**What to work on**
Every entry below should be reproduced exactly; no picture is to be included.

**Data section**
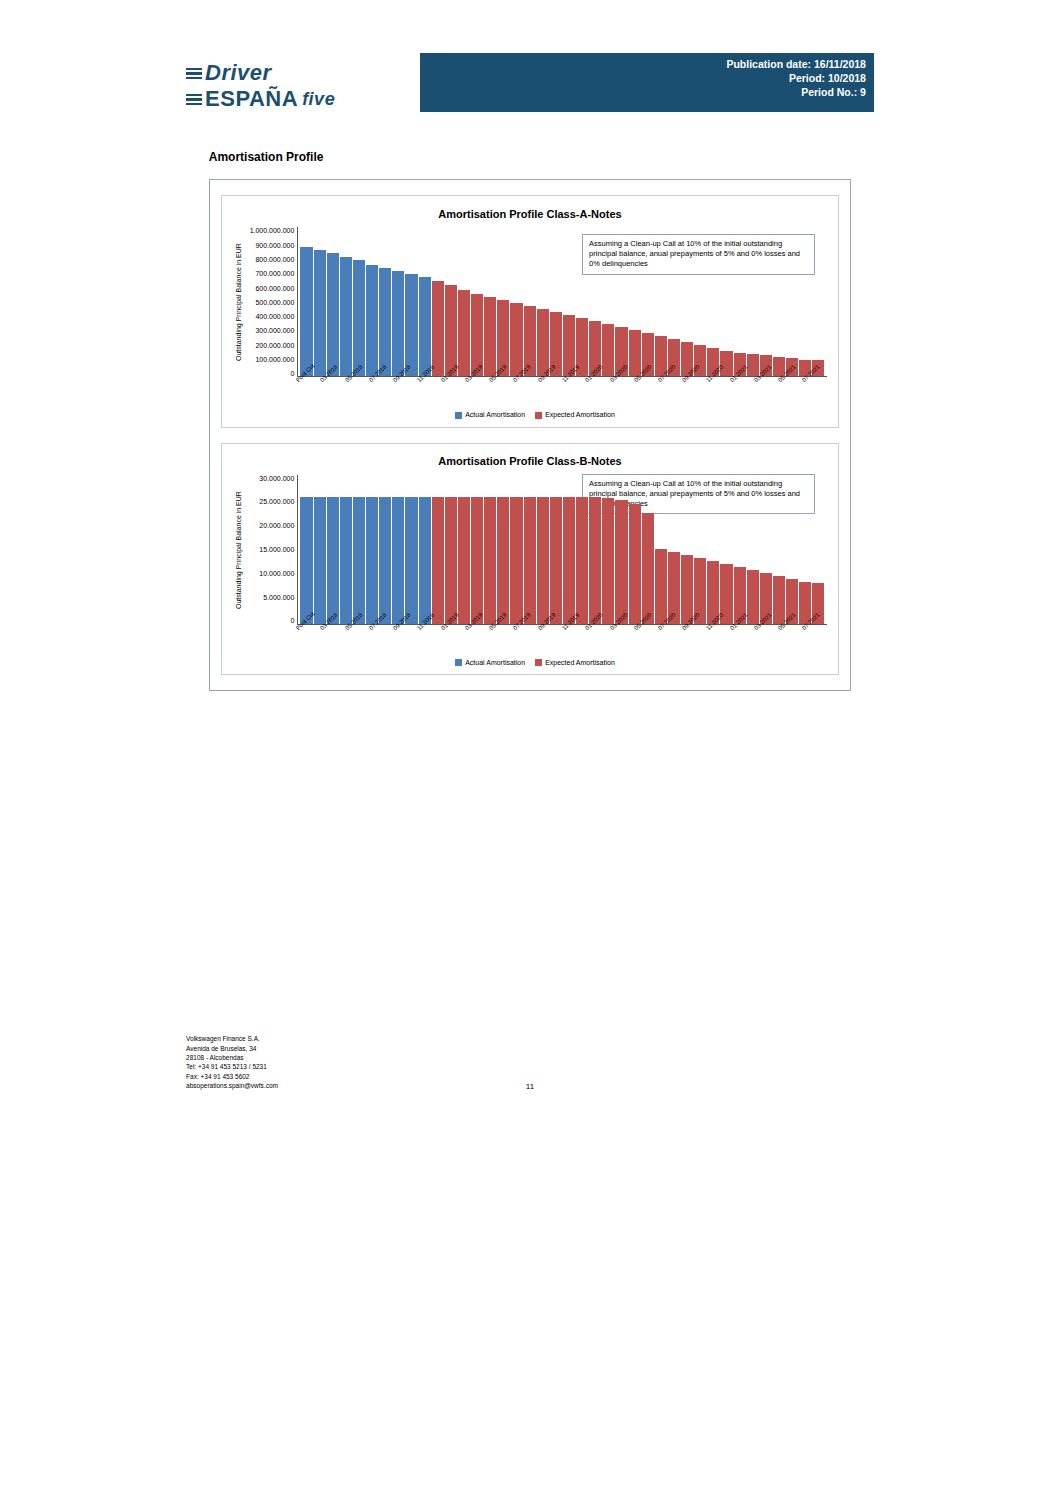Driver
ESPAÑA five
Publication date: 16/11/2018
Period: 10/2018
Period No.: 9
Amortisation Profile
Amortisation Profile Class-A-Notes
Assuming a Clean-up Call at 10% of the initial outstanding principal balance, anual prepayments of 5% and 0% losses and 0% delinquencies
Outstanding Principal Balance in EUR
1.000.000.000 900.000.000 800.000.000 700.000.000 600.000.000 500.000.000 400.000.000 300.000.000 200.000.000 100.000.000 0
Pool Cut 03.2018 05.2018 07.2018 09.2018 11.2018 01.2019 03.2019 05.2019 07.2019 09.2019 11.2019 01.2020 03.2020 05.2020 07.2020 09.2020 11.2020 01.2021 03.2021 05.2021 07.2021
Actual Amortisation Expected Amortisation
Amortisation Profile Class-B-Notes
Assuming a Clean-up Call at 10% of the initial outstanding principal balance, anual prepayments of 5% and 0% losses and 0% delinquencies
Outstanding Principal Balance in EUR
30.000.000 25.000.000 20.000.000 15.000.000 10.000.000 5.000.000 0
Pool Cut 03.2018 05.2018 07.2018 09.2018 11.2018 01.2019 03.2019 05.2019 07.2019 09.2019 11.2019 01.2020 03.2020 05.2020 07.2020 09.2020 11.2020 01.2021 03.2021 05.2021 07.2021
Actual Amortisation Expected Amortisation
Volkswagen Finance S.A.
Avenida de Bruselas, 34
28108 - Alcobendas
Tel: +34 91 453 5213 / 5231
Fax: +34 91 453 5602
absoperations.spain@vwfs.com
11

**Written response**
Driver
ESPAÑA five
Publication date: 16/11/2018
Period: 10/2018
Period No.: 9
Amortisation Profile
Amortisation Profile Class-A-Notes
Assuming a Clean-up Call at 10% of the initial outstanding principal balance, anual prepayments of 5% and 0% losses and 0% delinquencies
Outstanding Principal Balance in EUR
1.000.000.000 900.000.000 800.000.000 700.000.000 600.000.000 500.000.000 400.000.000 300.000.000 200.000.000 100.000.000 0
Pool Cut 03.2018 05.2018 07.2018 09.2018 11.2018 01.2019 03.2019 05.2019 07.2019 09.2019 11.2019 01.2020 03.2020 05.2020 07.2020 09.2020 11.2020 01.2021 03.2021 05.2021 07.2021
Actual Amortisation Expected Amortisation
Amortisation Profile Class-B-Notes
Assuming a Clean-up Call at 10% of the initial outstanding principal balance, anual prepayments of 5% and 0% losses and 0% delinquencies
Outstanding Principal Balance in EUR
30.000.000 25.000.000 20.000.000 15.000.000 10.000.000 5.000.000 0
Pool Cut 03.2018 05.2018 07.2018 09.2018 11.2018 01.2019 03.2019 05.2019 07.2019 09.2019 11.2019 01.2020 03.2020 05.2020 07.2020 09.2020 11.2020 01.2021 03.2021 05.2021 07.2021
Actual Amortisation Expected Amortisation
Volkswagen Finance S.A.
Avenida de Bruselas, 34
28108 - Alcobendas
Tel: +34 91 453 5213 / 5231
Fax: +34 91 453 5602
absoperations.spain@vwfs.com
11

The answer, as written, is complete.